Set tasks:
a) Edit the review email from "On Thu, Aug" to "accompanying draft tomorrow.", putting "Area Director review" in place of "AD review".
b) Name every message type that the review email quotes from Section 2.1.
---------- Text excerpt
Is there a response to my comments?  I'd like to progress these 2
drafts into IETF last call once these comments are addressed.

Thank you,
Kathleen

On Thu, Aug 11, 2016 at 10:18 PM, Kathleen Moriarty
<kathleen.moriarty.ietf@gmail.com> wrote:
> Hello,
>
> Thank you for your work on draft-ietf-httpauth-mutual-08.  I will try
> to get through my AD review of the accompanying draft tomorrow.
>
> I read through the draft and have the following questions.
>
>
> -----
> Section 2.1, in the following text:
>
>  o  Authenticated key exchange messages: used by both peers to perform
>       authentication and the sharing of a cryptographic secret.
>
>       *  req-KEX-C1 message: a message sent from the client.
>
>       *  401-KEX-S1 message: a message sent from the server in response
>          to a req-KEX-C1 message.
>
> 1. What does the response mean?  Is there a pass/fail message in the
> response or is this just an ack that the message was received by the
> server to the client?
>
> Then in the following:
>       *  200-VFY-S message: a client-authentication successful response
>          used by the server, which also simultaneously asserts to the
>          client that the server is authentic.
>
> 2. Maybe this will be clear as I read further through the draft, but
> that seems like a lot to assert at once.  This note is a placeholder
> for me in case I do't feel like there is an adequate answer when I get
> deeper into the draft.
>
> -----
>
> Second bullet on page 7:
>
>  o  At this point (5), both peers calculate a shared "session secret"
--------------------
---------- Given information
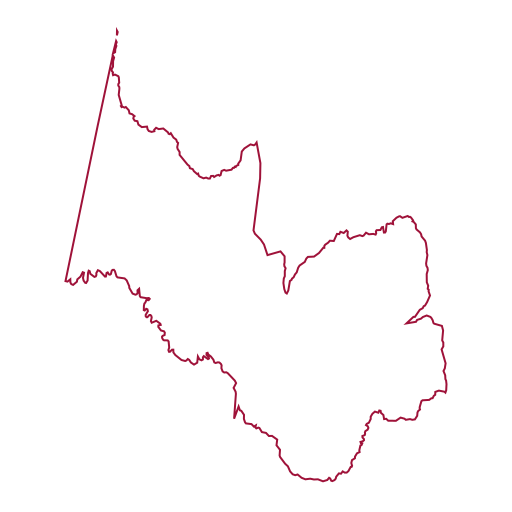 Coxim, Mato Grosso do Sul, Brazil (Equal Earth projection)
{"feature_id": "56859067B2559319027798", "entity_name": "Coxim", "entity_type": "district", "adm_level": 2, "iso_a3": "BRA", "parent_name": "Brazil", "parent_adm1": "Mato Grosso do Sul", "projection": "equal_earth", "projection_center": [-54.652, -18.188], "detail": "fine", "context": "isolated", "style": "outline", "palette": "rose", "viewbox_px": 512, "rotation_deg": 0, "n_neighbors": 0, "source": "geoboundaries", "source_scale": "gbopen_adm2", "svg_char_len": 6072}
<svg xmlns="http://www.w3.org/2000/svg" viewBox="0 0 512 512"><path d="M407.7,216.0L402.4,217.8L400.0,216.2L399.0,216.4L396.5,217.7L392.8,221.2L393.1,224.1L390.8,223.3L388.9,224.0L387.4,223.7L386.6,224.4L385.8,231.4L385.1,232.5L383.9,232.5L383.0,227.0L381.8,227.3L380.4,230.0L376.6,230.2L375.9,231.3L376.2,233.4L375.6,234.6L373.3,233.9L369.0,234.3L366.0,232.7L363.6,235.6L362.4,236.1L359.8,235.2L353.4,237.2L350.1,239.0L348.2,237.4L347.4,235.7L347.8,231.7L346.5,230.4L343.7,233.0L340.4,231.8L339.3,234.1L337.0,233.9L333.8,241.0L329.9,240.7L328.1,242.7L325.2,244.7L324.4,245.8L324.3,247.8L323.3,247.7L319.0,253.0L314.0,256.6L307.9,256.9L306.3,258.6L304.8,261.9L299.6,265.5L298.2,267.7L296.7,272.4L295.0,274.4L293.6,277.3L292.0,278.6L291.5,279.9L289.9,281.0L288.3,290.5L286.8,293.5L285.5,292.6L284.3,289.1L283.4,283.0L283.8,278.5L284.8,276.2L284.8,271.0L285.6,268.2L284.4,266.2L284.2,264.2L284.6,262.5L284.6,256.3L280.5,251.4L267.5,255.1L264.0,244.5L260.7,239.6L254.9,233.7L253.5,230.4L260.1,178.4L260.4,163.1L256.6,142.5L255.2,144.5L253.9,145.3L250.5,144.4L244.4,148.4L241.8,151.5L240.6,160.3L238.2,163.7L238.3,165.0L236.2,165.9L235.7,167.0L234.7,166.7L234.1,167.8L232.9,167.9L231.5,169.7L226.1,170.7L224.2,169.9L223.0,170.4L221.6,171.0L220.6,175.1L219.5,175.7L218.6,174.9L216.6,175.4L214.1,177.0L213.2,175.9L211.1,176.0L209.9,178.5L208.1,178.5L206.2,177.6L203.5,178.3L199.6,176.5L198.8,175.8L198.1,173.6L197.2,174.1L193.9,171.2L192.7,169.1L189.9,168.2L189.3,166.0L187.6,164.7L179.6,154.9L179.6,152.0L177.6,148.9L177.2,147.1L178.1,142.9L177.0,141.9L176.2,139.6L173.5,137.6L170.8,133.2L169.8,134.2L168.6,133.8L168.0,132.4L163.3,128.5L158.7,129.1L156.1,127.8L154.2,129.8L154.4,131.2L151.6,131.9L148.8,131.0L147.6,129.3L147.0,126.6L141.8,127.1L138.4,124.6L137.4,121.2L134.7,120.7L133.3,118.5L133.6,116.9L134.5,116.1L132.1,114.2L129.5,113.4L128.8,110.3L125.8,107.0L124.6,107.6L122.4,106.7L121.6,107.1L120.9,106.0L121.7,105.3L118.7,94.9L119.4,88.8L119.3,87.1L118.3,85.6L118.3,84.1L119.2,82.7L118.8,77.3L118.3,76.2L115.0,74.6L113.1,75.2L112.7,73.5L113.0,72.4L111.9,71.1L111.5,69.4L113.0,66.7L113.1,61.1L114.1,57.6L112.8,55.3L97.6,126.1L65.5,281.1L67.5,281.6L70.3,279.3L70.4,282.5L71.3,284.1L73.1,284.9L76.9,281.7L77.3,279.4L80.5,276.6L82.7,272.2L84.0,272.7L83.0,277.9L83.6,280.6L85.2,282.8L86.1,283.0L87.6,280.5L88.0,273.0L88.7,270.7L89.7,271.2L90.3,273.8L94.4,276.9L95.8,276.4L96.4,275.0L96.3,273.1L97.9,270.2L99.9,271.1L105.0,276.6L105.9,276.5L106.6,272.9L107.7,272.4L109.0,274.4L109.9,274.7L110.9,274.0L111.7,270.8L112.5,269.9L113.9,269.8L114.9,271.1L116.5,276.3L117.5,277.4L124.6,278.4L126.7,280.4L129.2,286.1L129.3,287.9L132.6,293.6L135.4,294.7L136.6,294.3L137.6,293.1L137.5,290.3L139.1,288.8L139.8,296.0L140.6,297.2L146.8,298.2L148.8,298.0L149.7,298.9L148.6,300.2L146.4,300.0L145.3,302.6L144.4,303.5L143.9,305.9L143.8,310.1L144.7,310.5L146.2,308.8L147.4,309.3L147.9,311.2L145.7,314.8L145.7,316.2L146.5,317.2L147.4,317.2L149.4,315.0L150.5,315.0L151.4,316.1L151.7,317.5L150.9,321.1L151.7,322.7L156.3,320.8L160.3,323.7L160.7,324.9L158.4,325.4L158.3,326.9L161.0,330.5L164.0,331.3L164.8,332.6L164.6,335.0L162.6,335.9L162.0,336.8L162.2,338.1L163.1,339.7L164.0,340.3L167.7,340.4L168.6,341.4L169.2,347.5L168.4,350.1L169.0,351.8L169.9,351.8L172.0,349.7L173.3,349.7L173.4,352.4L175.3,355.0L181.5,360.0L185.2,361.0L186.4,360.5L187.8,359.0L189.2,359.9L190.9,362.5L194.0,364.6L197.2,362.7L197.9,356.5L199.4,359.3L201.5,360.3L202.9,359.5L202.9,357.3L203.8,356.1L208.0,359.1L209.0,358.5L208.7,357.2L206.5,354.9L206.6,353.1L207.6,352.8L208.3,354.5L210.9,356.5L213.4,359.7L214.3,362.4L215.6,363.0L217.9,362.3L219.4,362.5L220.9,363.9L221.6,365.3L221.4,368.2L222.6,371.4L224.2,372.5L226.3,372.3L227.7,373.1L234.8,380.6L236.1,383.1L233.6,387.9L235.6,391.7L235.9,393.8L234.1,418.7L238.6,406.5L239.9,410.3L241.3,410.8L244.0,414.8L243.9,418.9L245.0,422.2L245.9,423.4L251.5,424.1L253.9,426.6L255.8,425.4L255.4,427.4L256.3,428.4L258.4,427.6L259.4,428.0L261.9,432.1L266.0,432.9L268.9,436.0L272.0,435.9L277.2,439.6L276.5,445.3L280.0,449.8L279.6,455.5L280.1,457.0L285.1,463.7L287.9,466.3L290.1,471.4L292.7,474.3L295.2,475.2L297.6,474.5L301.6,477.8L305.4,479.3L310.2,478.7L314.0,479.5L317.9,479.3L323.0,481.3L327.3,480.0L329.1,477.8L330.2,478.5L331.2,480.7L332.3,481.1L334.5,480.1L335.7,478.7L336.2,476.7L338.9,473.4L341.0,473.7L342.7,471.4L344.7,472.6L346.7,472.6L348.4,471.1L350.7,466.9L351.6,466.9L352.1,465.8L351.3,463.0L352.0,460.1L354.9,458.3L355.0,456.6L357.0,453.3L359.6,452.1L359.3,450.3L360.4,445.5L361.5,445.1L362.2,443.5L360.9,443.2L360.5,441.9L362.9,441.2L364.0,440.2L363.9,439.0L362.5,437.5L362.4,436.0L364.7,435.1L365.1,433.9L364.9,432.4L365.4,431.1L367.6,429.7L368.4,427.9L367.8,426.3L366.0,425.1L366.7,423.9L368.9,422.7L370.7,419.0L370.7,416.7L372.4,413.8L374.9,411.6L378.3,412.7L379.3,410.5L380.6,410.8L380.9,412.8L383.4,415.0L384.1,419.1L386.2,418.8L388.2,420.7L395.9,420.8L400.6,417.6L404.5,418.7L405.8,419.8L410.0,419.1L412.3,419.8L414.9,419.4L417.2,415.8L417.5,412.4L418.2,411.0L420.0,409.5L419.6,408.1L419.8,406.7L421.4,401.2L422.5,400.3L429.2,399.9L431.3,398.3L432.6,398.2L433.8,395.8L435.2,394.8L435.3,391.9L438.9,390.6L444.4,391.7L445.4,392.6L446.2,390.3L446.5,384.2L446.1,380.6L445.4,379.1L445.2,375.3L443.5,371.0L444.8,368.4L445.6,363.3L441.6,349.4L443.3,346.4L443.3,344.5L443.3,342.5L442.2,340.4L443.1,330.5L441.9,325.9L434.2,323.7L433.4,322.9L432.7,320.3L431.4,318.0L430.4,316.9L426.7,315.5L422.9,317.0L420.9,318.7L417.1,319.9L416.0,321.8L406.5,323.4L413.4,316.9L414.9,316.9L419.8,309.8L422.7,308.2L423.7,306.2L425.0,305.6L427.1,302.1L430.0,295.5L428.6,291.4L428.7,289.7L427.7,288.8L428.2,285.7L426.8,282.3L426.7,274.0L427.8,270.1L427.5,267.8L426.4,265.8L426.1,263.4L427.4,255.1L426.7,252.1L426.9,250.0L425.9,243.0L425.1,240.7L421.6,236.5L421.1,234.2L420.0,232.4L416.5,229.4L415.9,228.1L415.8,224.4L413.6,221.8L412.5,221.4L413.1,220.4L411.0,217.5L410.0,216.8L409.0,217.0L407.7,216.0ZM113.0,53.4L115.1,52.2L115.3,49.1L116.4,45.9L115.8,44.6L116.7,42.2L116.1,41.0L113.0,53.4ZM116.9,35.4L117.7,32.0L117.0,30.7L116.9,35.4Z" fill="none" stroke="#9f1239" stroke-width="2"/></svg>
--------------------
Outputs for the tasks:
a)
On Thu, Aug 11, 2016 at 10:18 PM, Kathleen Moriarty
<kathleen.moriarty.ietf@gmail.com> wrote:
> Hello,
>
> Thank you for your work on draft-ietf-httpauth-mutual-08.  I will try
> to get through my Area Director review of the accompanying draft tomorrow.

b) req-KEX-C1, 401-KEX-S1, 200-VFY-S